___ MATERIAL FOR THIS TASK ___

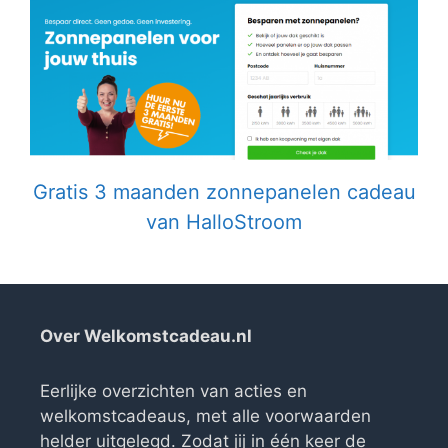
Gratis 3 maanden zonnepanelen cadeau
van HalloStroom
Over Welkomstcadeau.nl
Eerlijke overzichten van acties en
welkomstcadeaus, met alle voorwaarden
helder uitgelegd. Zodat jij in één keer de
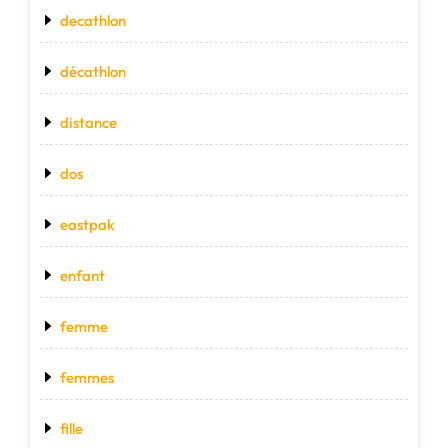
decathlon
décathlon
distance
dos
eastpak
enfant
femme
femmes
fille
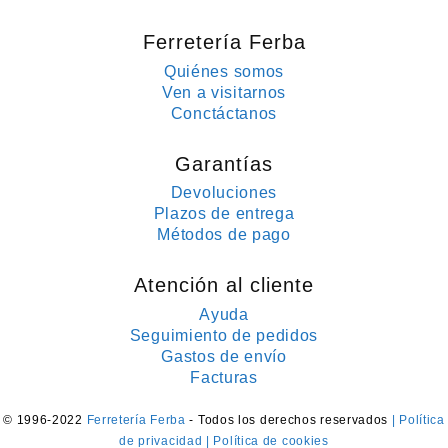
Ferretería Ferba
Quiénes somos
Ven a visitarnos
Conctáctanos
Garantías
Devoluciones
Plazos de entrega
Métodos de pago
Atención al cliente
Ayuda
Seguimiento de pedidos
Gastos de envío
Facturas
© 1996-2022
Ferretería Ferba
- Todos los derechos reservados
| Política
de privacidad
| Política de cookies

___

▶ **ACTION ITEM**
Give every line of text in the records above as a JSON list of strings, one string per line. Leave out blank lines and the picture markers.

▶ **WRITTEN ANSWER**
[
  "Gratis 3 maanden zonnepanelen cadeau",
  "van HalloStroom",
  "Over Welkomstcadeau.nl",
  "Eerlijke overzichten van acties en",
  "welkomstcadeaus, met alle voorwaarden",
  "helder uitgelegd. Zodat jij in één keer de",
  "decathlon",
  "décathlon",
  "distance",
  "dos",
  "eastpak",
  "enfant",
  "femme",
  "femmes",
  "fille",
  "Ferretería Ferba",
  "Quiénes somos",
  "Ven a visitarnos",
  "Conctáctanos",
  "Garantías",
  "Devoluciones",
  "Plazos de entrega",
  "Métodos de pago",
  "Atención al cliente",
  "Ayuda",
  "Seguimiento de pedidos",
  "Gastos de envío",
  "Facturas",
  "© 1996-2022",
  "Ferretería Ferba",
  "- Todos los derechos reservados",
  "| Política",
  "de privacidad",
  "| Política de cookies"
]